The real difference between heritage chicken and grocery store chicken

When you order a heritage chicken instead of going to your local grocery store and buying their standard bird, the first thing you are likely to notice is the difference in price. According to Food & Wine, in 2017, these specialty birds cost around $9 per pound. Compare that to the average retail price of $1.47 per pound for a whole, fresh chicken in 2017 (via Statista), and you can probably see why some people were less than thrilled when they realized that a heritage chicken is actually a totally different type of bird from a grocery store chicken and not simply a higher-quality version.
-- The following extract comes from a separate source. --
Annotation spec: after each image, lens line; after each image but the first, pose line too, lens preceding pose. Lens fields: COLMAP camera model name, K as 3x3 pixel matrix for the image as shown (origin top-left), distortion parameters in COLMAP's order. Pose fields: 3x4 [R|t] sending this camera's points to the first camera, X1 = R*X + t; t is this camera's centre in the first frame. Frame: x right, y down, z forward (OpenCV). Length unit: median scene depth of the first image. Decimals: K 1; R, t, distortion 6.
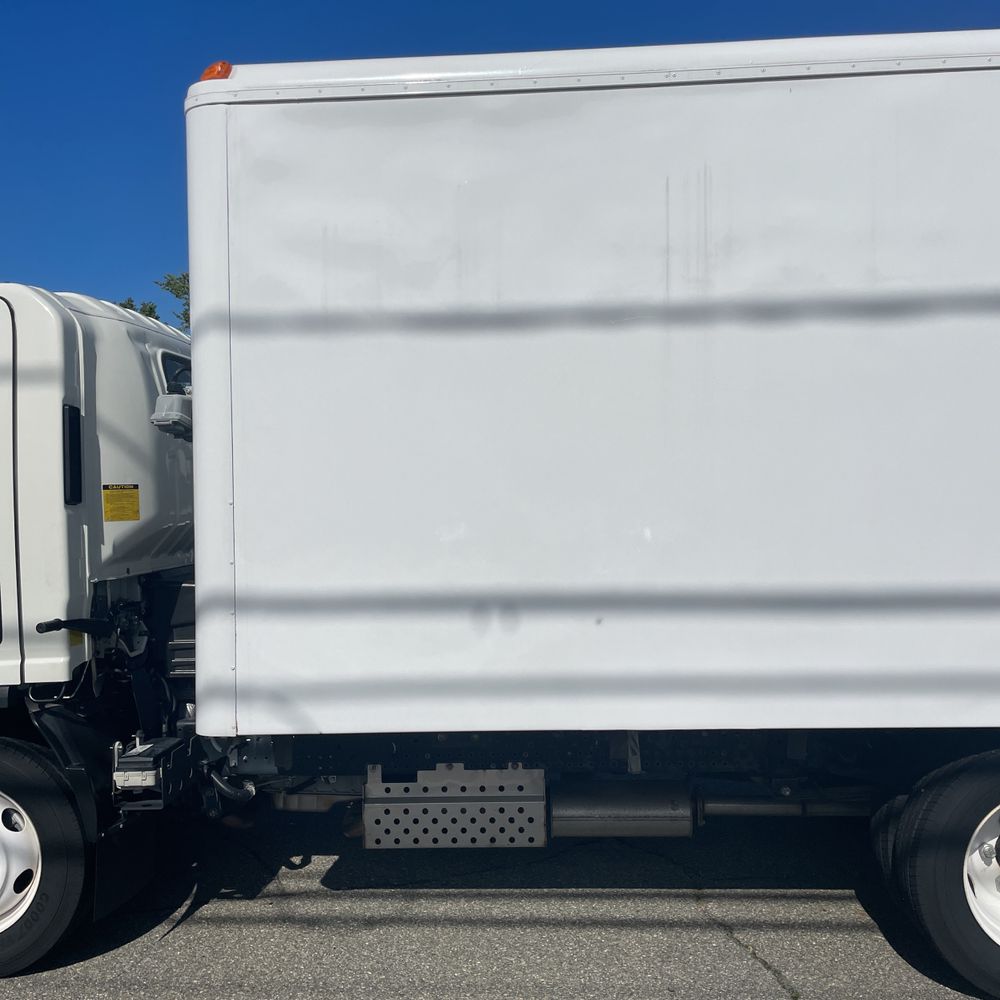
lens RADIAL K [[1014.7, 0, 484.2], [0, 1014.7, 467.2], [0, 0, 1]] dist [0.033704, 0.000000]
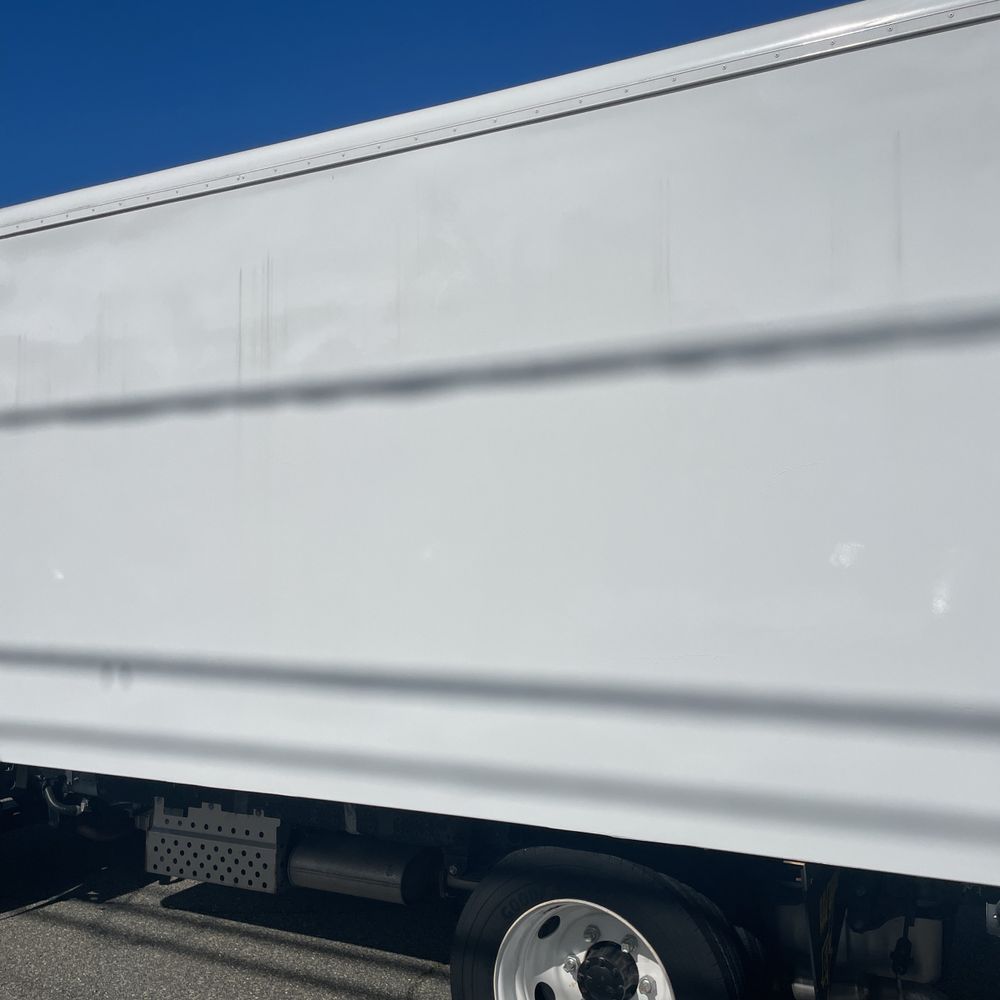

Food & Wine states that this is because heritage chickens are a collection of breeds that are genetically different from grocery store chickens. Birds labeled heritage must be born from industry-regulated eggs. They have to be provided access to outdoor areas, where they are raised for at least 16 weeks and are allowed to reproduce naturally. The chickens you find in your grocery store, on the other hand, are bred to be fully grown in as little at six weeks and engineered to be kept primarily in cages. Production of grocery store chickens is way more concerned with efficiency than the quality of life for the animals.

You can't cook heritage chickens the same way you cook grocery store chickens

Heritage chickens look and taste different, too. Modern Farmer explains that these breeds of birds have smaller breasts and darker meat than grocery store chickens. Food & Wine states that the flavor of heritage chickens can be incredibly varied based on what the birds ate and what season they were slaughtered in, compared to grocery store chickens which pretty much all taste the same regardless of when you get them. The outlet describes the general flavor of a heritage chicken as strong and complex.

Want to try cooking a heritage chicken at home? Modern Farmer has some advice to help you get the most out of the pricey protein. They state that you will probably have to do a little research to find one, as most grocery stores in the United States do not sell heritage chickens at all. Once you find a farmer or butcher offering them, make sure to ask what age the bird you are buying is, as older and younger chickens need to be cooked differently. If your bird is older, they suggest stewing it or making a dish like coq au vin, which take longer to cook and give your chicken time to break down and become less tough. Regardless of your heritage chicken's age, Modern Farmer recommends cooking it "low and slow" with lots of moisture to fully experience the flavor these historic breeds have to offer.